I have been researching Saltwater aquariums for over 6 months and have various information on my computer, I have a lot more information to study. Everything will be planned well ahead of time, I'm not impatient at all so I think I will be okay


----------



## earled (Jan 3, 2013)

Cool. Sounds like your planning ahead and doing everything right. Patience is a must in reef tanks, nothing good happens fast, though bad stuff happens much faster. RO/DI water is a must for reef tanks, otherwise algae will outgrow everything.

Good job on re-homing he two other fish, your O will be happier.


----------



## jakekersley (Mar 25, 2013)

Its weird the oscar and frontosa always next to each other like almost touching like the love each other. I will be getting a 90gph water system. The tank won't have a drop of water until I have everything ill ever need.


----------



## earled (Jan 3, 2013)

good luck with both tanks.
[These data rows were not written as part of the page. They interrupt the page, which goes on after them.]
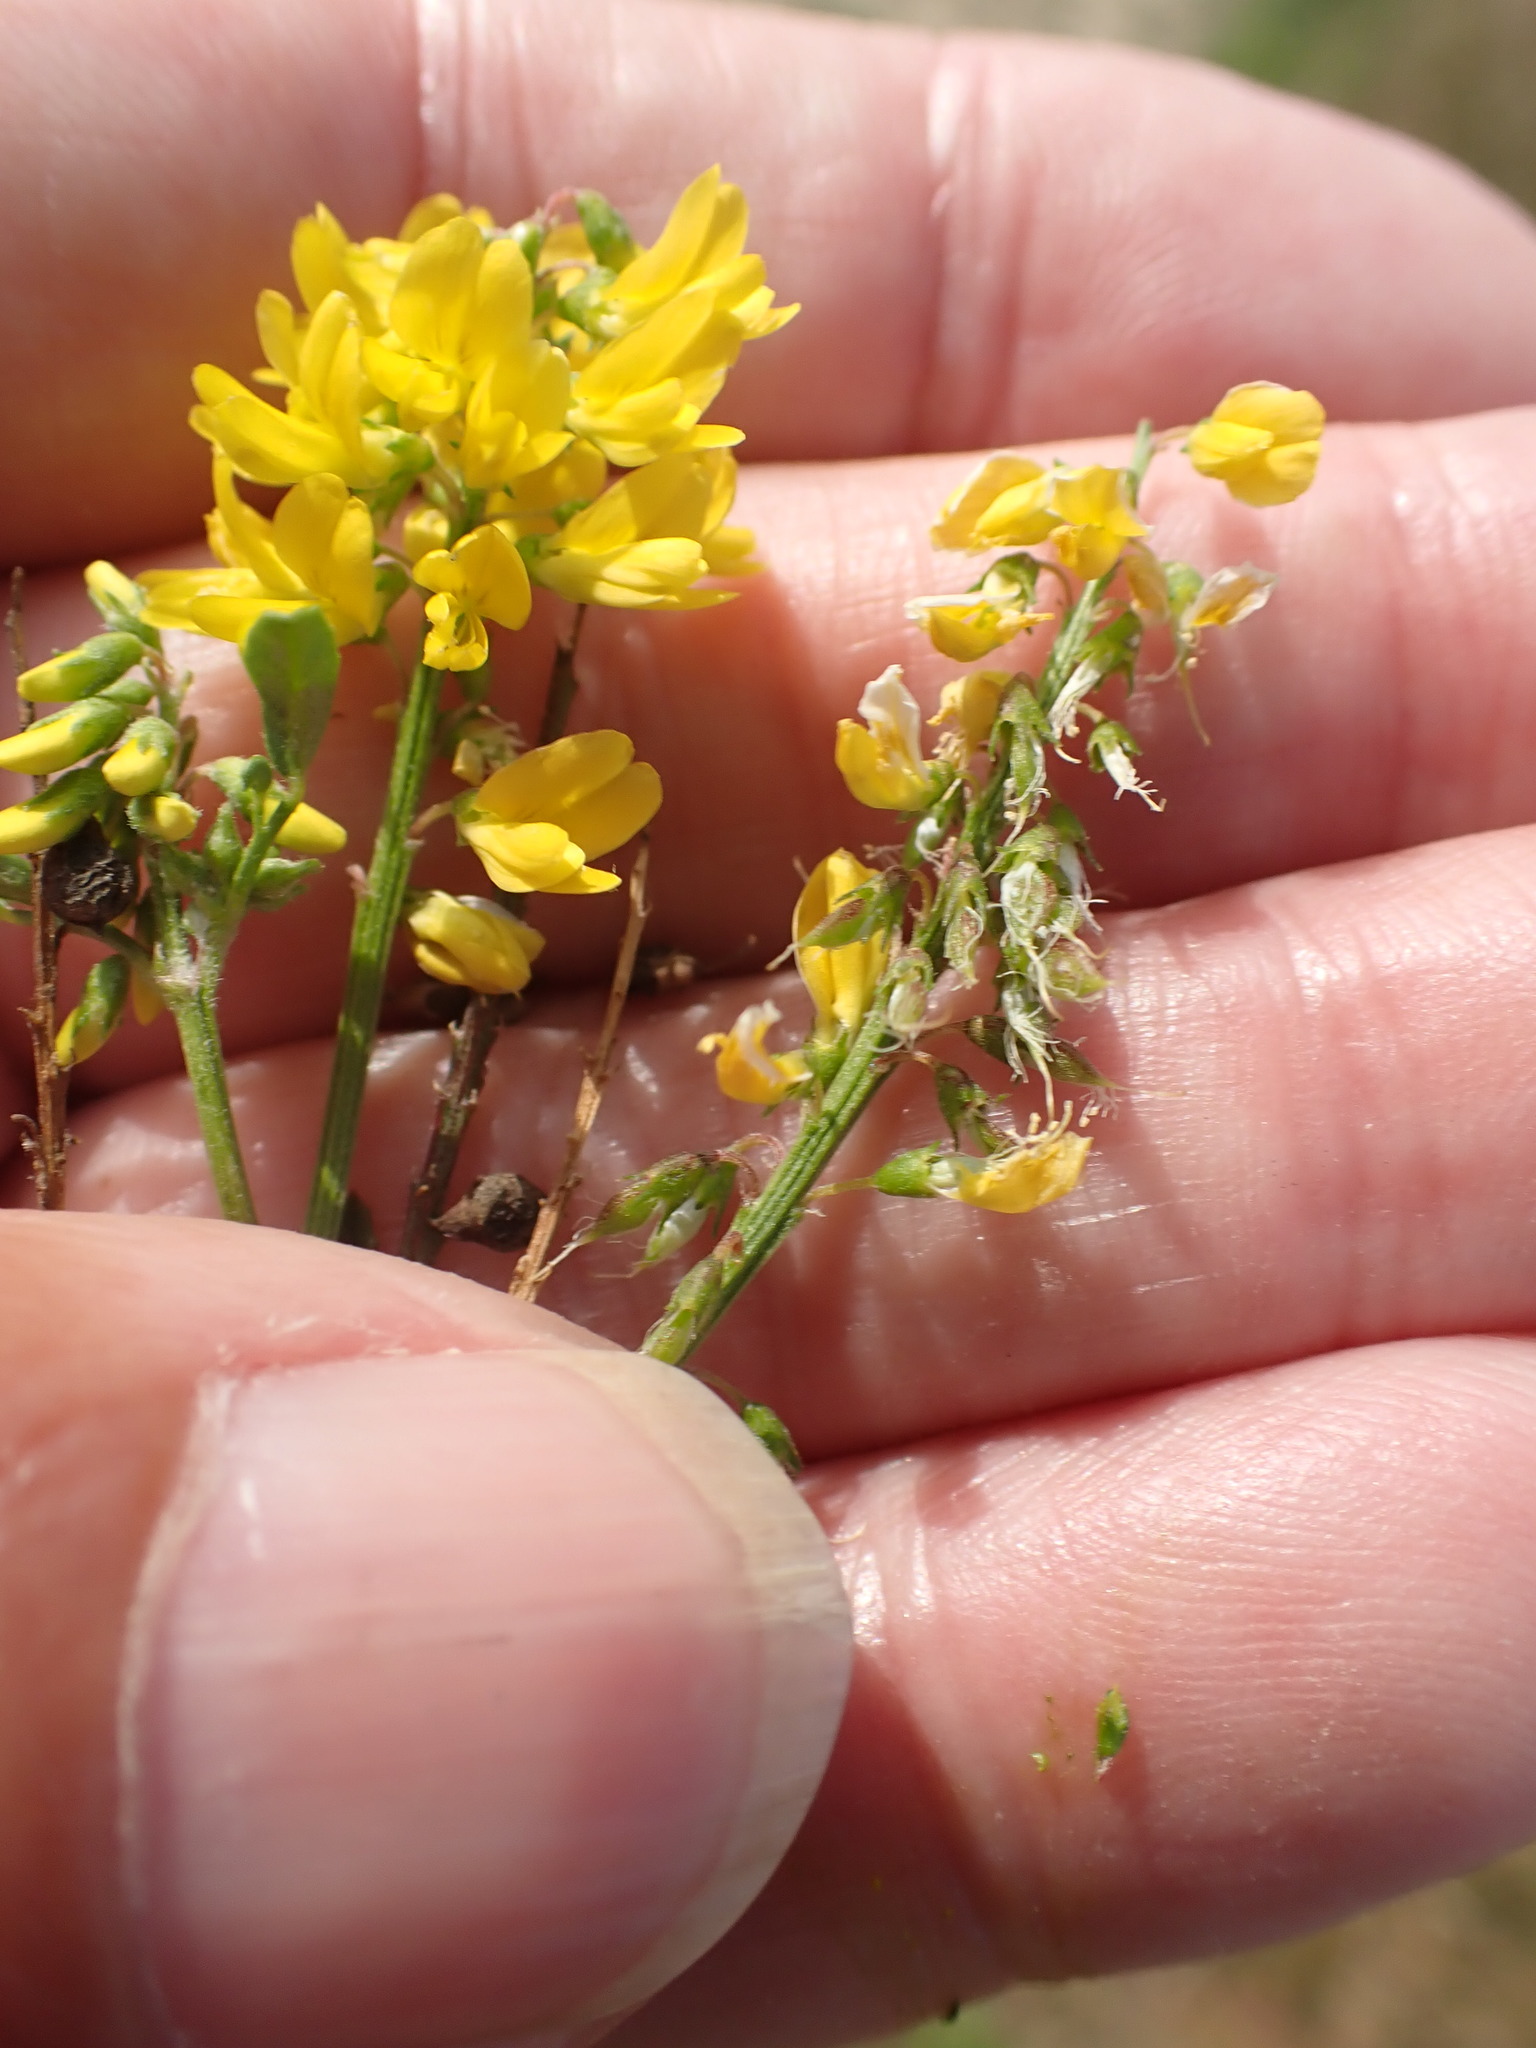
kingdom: Plantae
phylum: Tracheophyta
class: Magnoliopsida
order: Fabales
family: Fabaceae
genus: Melilotus
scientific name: Melilotus officinalis
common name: Sweetclover
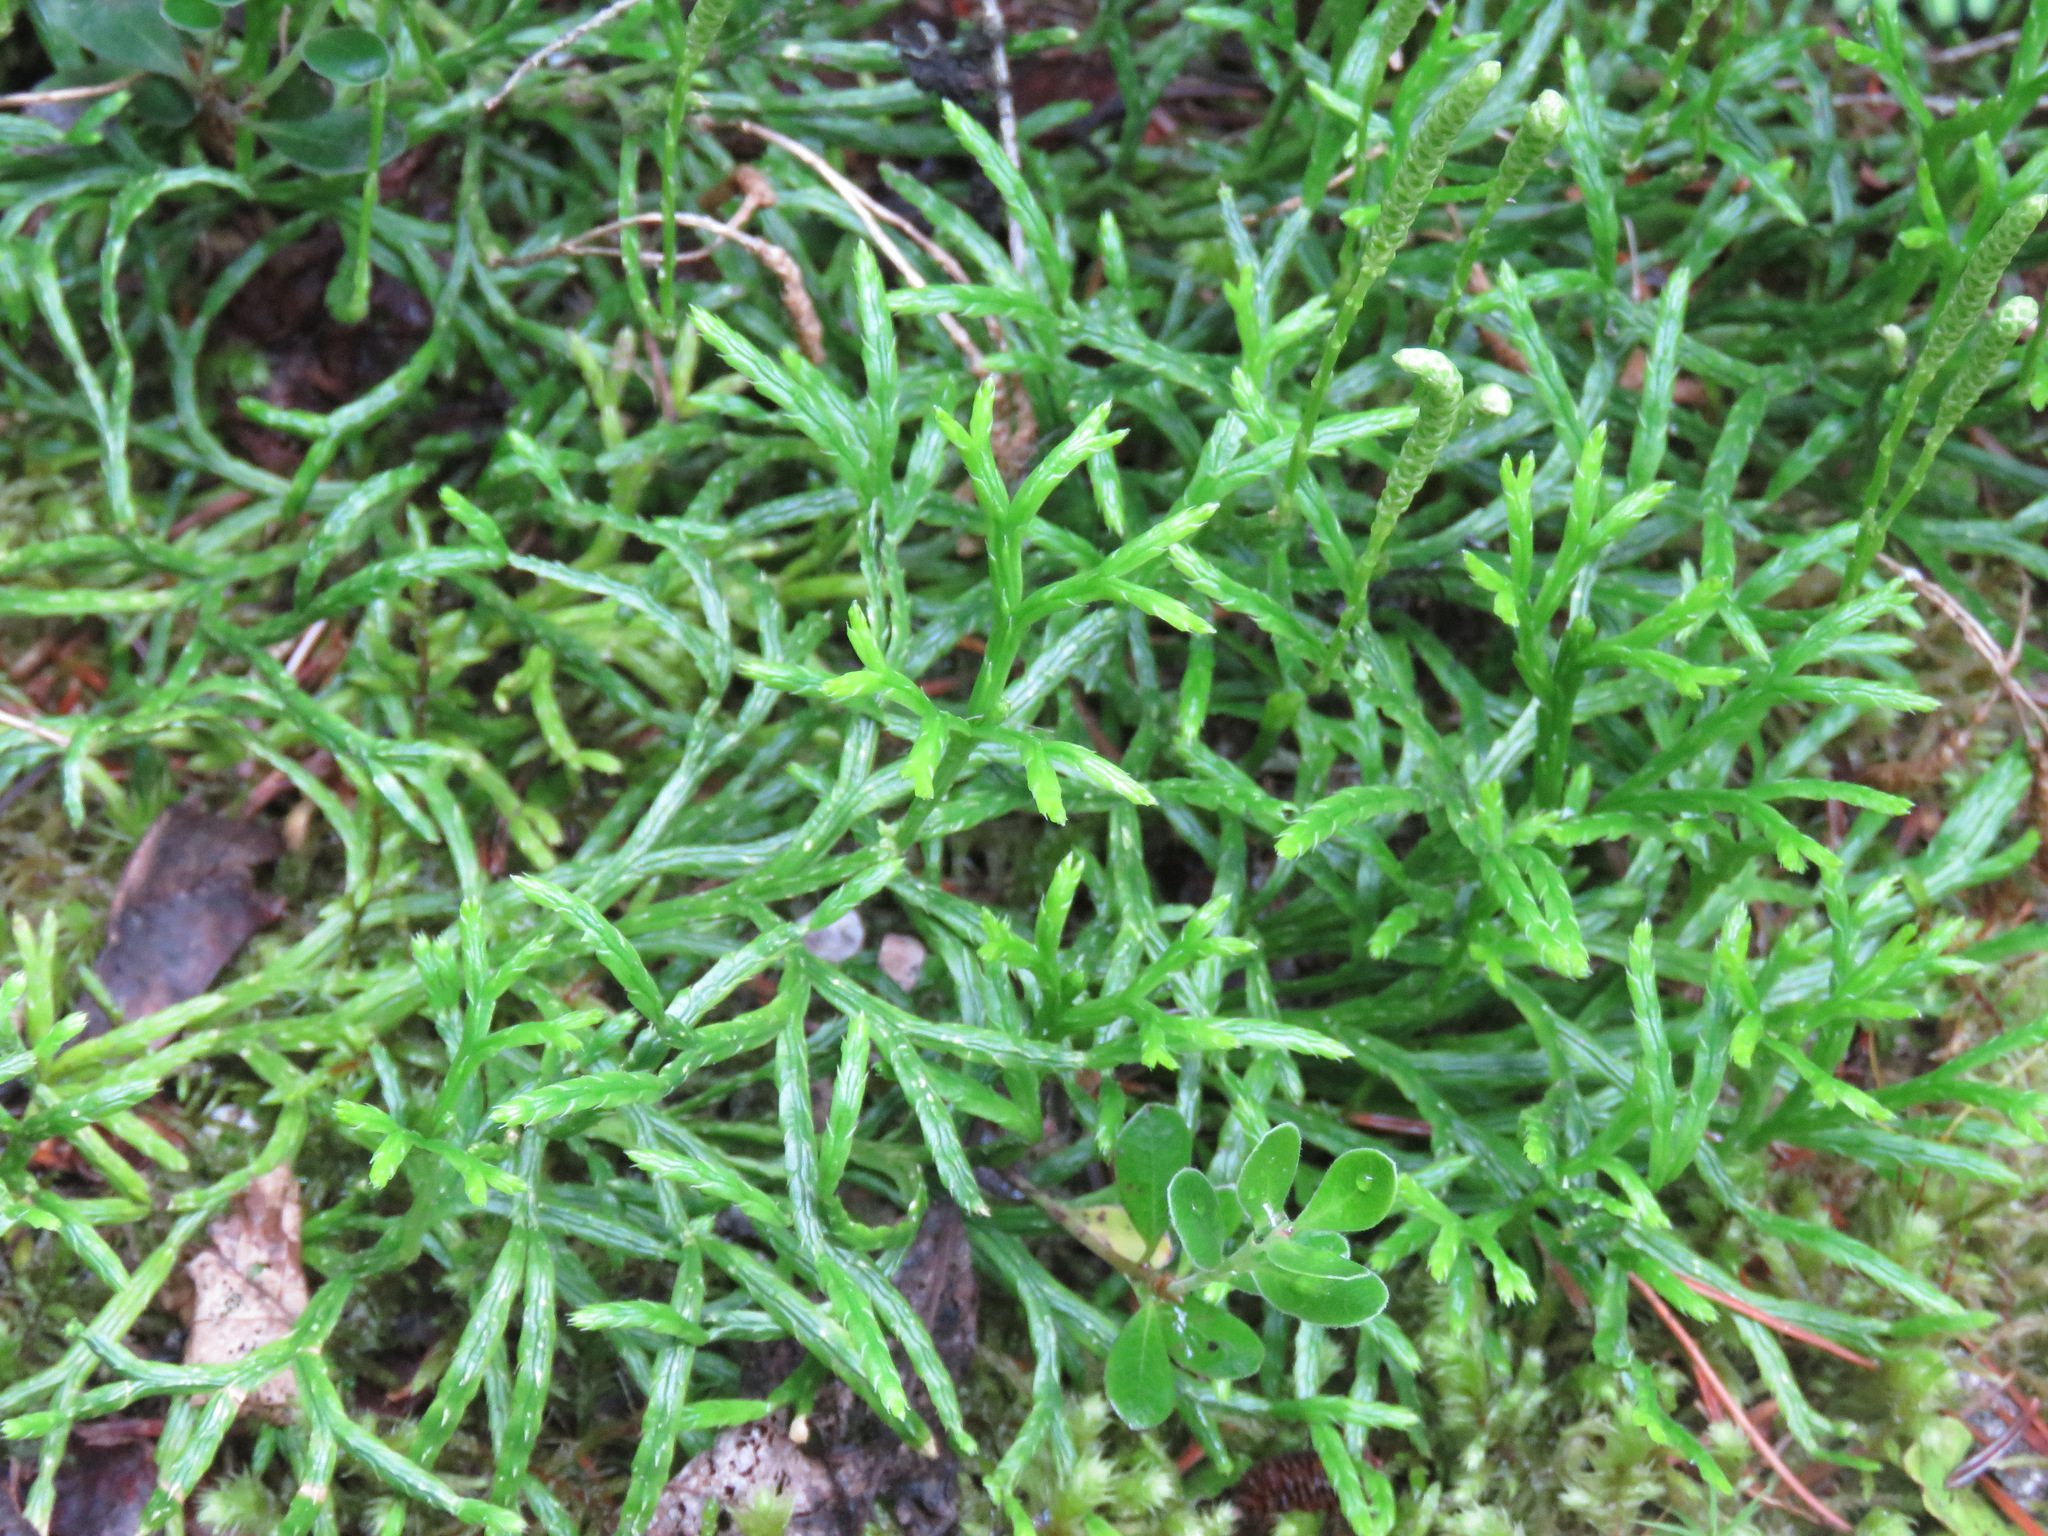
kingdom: Plantae
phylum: Tracheophyta
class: Lycopodiopsida
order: Lycopodiales
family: Lycopodiaceae
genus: Diphasiastrum
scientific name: Diphasiastrum complanatum
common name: Northern running-pine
Welcome to the money pit of reef tanks


----------



## jakekersley (Mar 25, 2013)

I'm thinking 6ftx30x30


----------



## jakekersley (Mar 25, 2013)

I'm switching my cichlid to pellets, but I don't see all fish getting fed, I've been told a teaspoon of pellets but that seems like under feeding, because not everyone gets fed....


----------



## earled (Jan 3, 2013)

Just dont feed pellets... Variety is the most important thing... I mix 2 quality pellets and mix that into my rotation of foods. Pellets should make up about half of what your Oscar eats.


----------